Consider coding. There’s a site that all developers know called Stack Overflow, where coders post problems online for other coders to help resolve. It’s a magnificent resource. But the clear and present danger is that you take the answer, copy and paste it into your project, moving on without gaining any further understanding of the problem and solution. Not to mention, you’ve just put someone’s code into your project without knowing what it does. Bad form.
Or think of those astronauts on Apollo 13, the moon landing trip that went wrong when the electrical and life-support system went offline. Their understanding and knowledge of engineering, science, physics, electronics, maths, etc., was so advanced that they were able to cobble together new components to fix their craft in the vacuum of space to get safely home.

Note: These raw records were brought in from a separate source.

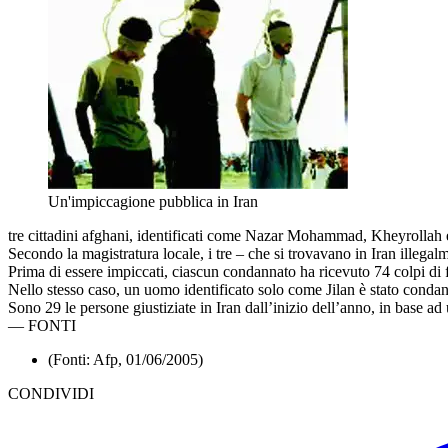
Un'impiccagione pubblica in Iran
tre cittadini afghani, identificati come Nazar Mohammad, Kheyrollah e
Secondo la magistratura locale, i tre – che si trovavano in Iran illeg
Prima di essere impiccati, ciascun condannato ha ricevuto 74 colpi di f
Nello stesso caso, un uomo identificato solo come Jilan è stato condann
Sono 29 le persone giustiziate in Iran dall’inizio dell’anno, in base ad
—
FONTI
(Fonti: Afp, 01/06/2005)
CONDIVIDI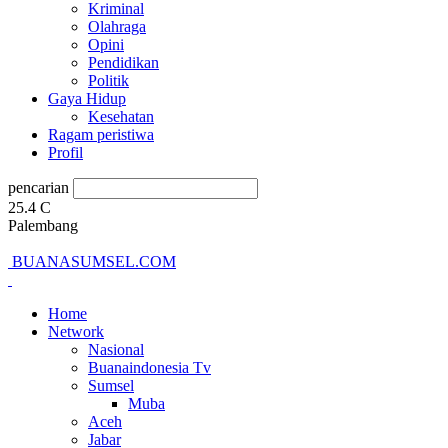
Kriminal
Olahraga
Opini
Pendidikan
Politik
Gaya Hidup
Kesehatan
Ragam peristiwa
Profil
pencarian
25.4
C
Palembang
BUANASUMSEL.COM
Home
Network
Nasional
Buanaindonesia Tv
Sumsel
Muba
Aceh
Jabar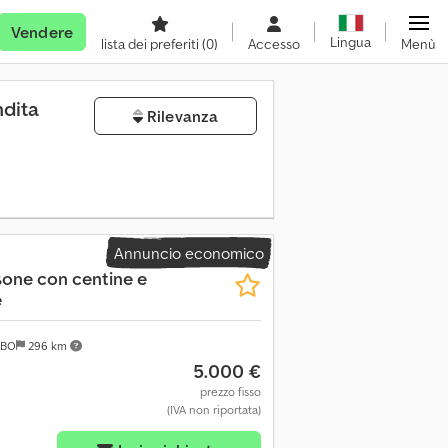
Vendere
Lingua
lista dei preferiti
(0)
Accesso
Menù
ndita
Rilevanza
Annuncio economico
one con centine e
e
 BO
296 km
5.000 €
prezzo fisso
(IVA non riportata)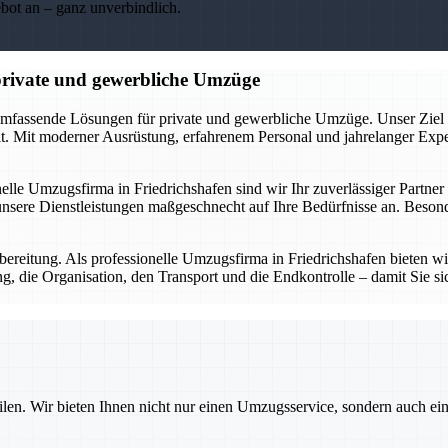
ebot an – ganz unverbindlich.
 private und gewerbliche Umzüge
umfassende Lösungen für private und gewerbliche Umzüge. Unser Ziel ist
 Mit moderner Ausrüstung, erfahrenem Personal und jahrelanger Expert
nelle Umzugsfirma in Friedrichshafen sind wir Ihr zuverlässiger Partne
sere Dienstleistungen maßgeschnecht auf Ihre Bedürfnisse an. Besonde
ereitung. Als professionelle Umzugsfirma in Friedrichshafen bieten wir 
, die Organisation, den Transport und die Endkontrolle – damit Sie sic
ilen. Wir bieten Ihnen nicht nur einen Umzugsservice, sondern auch ei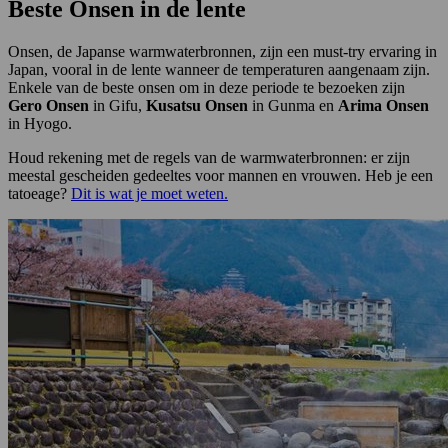
Beste Onsen in de lente
Onsen, de Japanse warmwaterbronnen, zijn een must-try ervaring in
Japan, vooral in de lente wanneer de temperaturen aangenaam zijn.
Enkele van de beste onsen om in deze periode te bezoeken zijn
Gero Onsen
in Gifu,
Kusatsu Onsen
in Gunma en
Arima Onsen
in Hyogo.
Houd rekening met de regels van de warmwaterbronnen: er zijn
meestal gescheiden gedeeltes voor mannen en vrouwen. Heb je een
tatoeage?
Dit is wat je moet weten.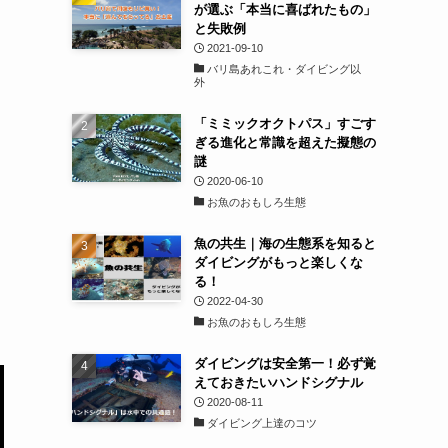
が選ぶ「本当に喜ばれたもの」
と失敗例
2021-09-10
バリ島あれこれ・ダイビング以
外
「ミミックオクトパス」すごす
ぎる進化と常識を超えた擬態の
謎
2020-06-10
お魚のおもしろ生態
魚の共生｜海の生態系を知ると
ダイビングがもっと楽しくな
る！
2022-04-30
お魚のおもしろ生態
ダイビングは安全第一！必ず覚
えておきたいハンドシグナル
2020-08-11
ダイビング上達のコツ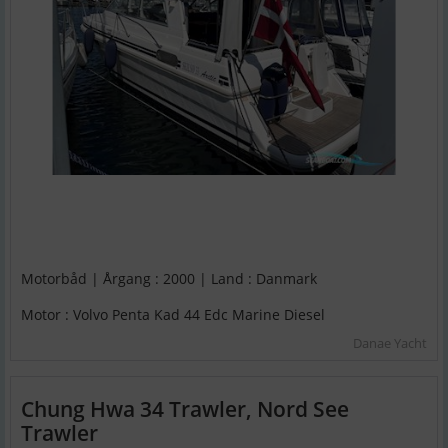
Motorbåd | Årgang : 2000 | Land : Danmark
Motor : Volvo Penta Kad 44 Edc Marine Diesel
Danae Yacht
Chung Hwa 34 Trawler, Nord See
Trawler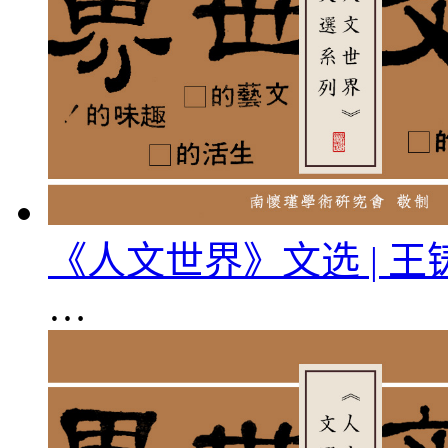
《人文世界》文选 | 
…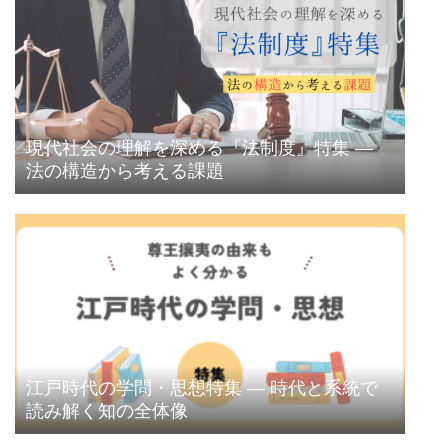
現代社会の理解を深める『法制度』特集 ―
法の構造から考える課題
江戸時代の学問・思想特集 ― 時代と系統で
読み解く知の全体像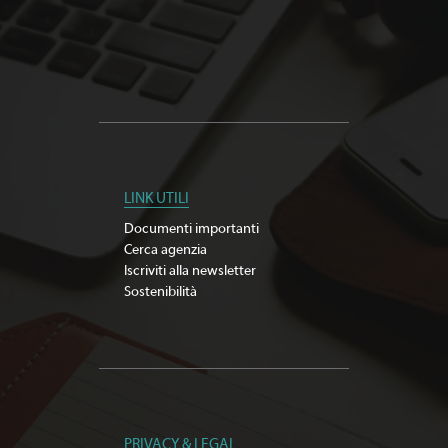
LINK UTILI
Documenti importanti
Cerca agenzia
Iscriviti alla newsletter
Sostenibilità
PRIVACY & LEGAL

Or what about a surgeon who, while operating, discovers something unexpected and has to act quickly in a life-or-death scenario. There’s no time for looking up answers - this is where deep, earned knowledge and understanding is deployed in realtime.
The 90s experience
In the Matrix (1998), the fake digital world that is fed directly into the brains of the majority of humans displays the world as it stood in the 1990s—which is accepted as the “pinnacle” of human civilisation. I’m beginning to think the machines were right.
I’ve lamented before about how kids today have missed out on the 90s experience of building (and breaking) computers:
Apple has taken this approach to the extreme with hard-soldiered components and parts. Stable, well-made, but unexciting. It works! But we can no longer have any hardware fun, which I think is a shame.
The EdTech arms race
The EdTech guys are smart. They are managing to sell devices via schools to millions of children. They are using technology to make education more entertaining, quicker, more beautiful. But are they actually helping kids learn?
Rather than using tech to increase screen time, my philosophy is that technology should be used, in a limited capacity, to help motivate kids towards offline learning—reading books, drawing, writing equations out by hand. You know, the boring stuff that has worked so far.
Apple builds amazing products that make everything easier. But if everything is easy, what do we learn?
Bonus: Tone-deaf tech
Considering the growing anti-screen sentiment, this particular pitch on the MacBook Neo page seems especially tone-deaf. A screen-based device pitched as “your constant companion”.
If I park my car under the wrong tree in London, it sometimes looks as though Big Bird had too much curry the night before
And Ask Jeeves before that?
Google claims that 53% of website visits are likely to be abandoned if pages take longer than 3 seconds to load - that’s how impatient we have become.
(Yiddish) a dolt who is a habitual bungler. What a word.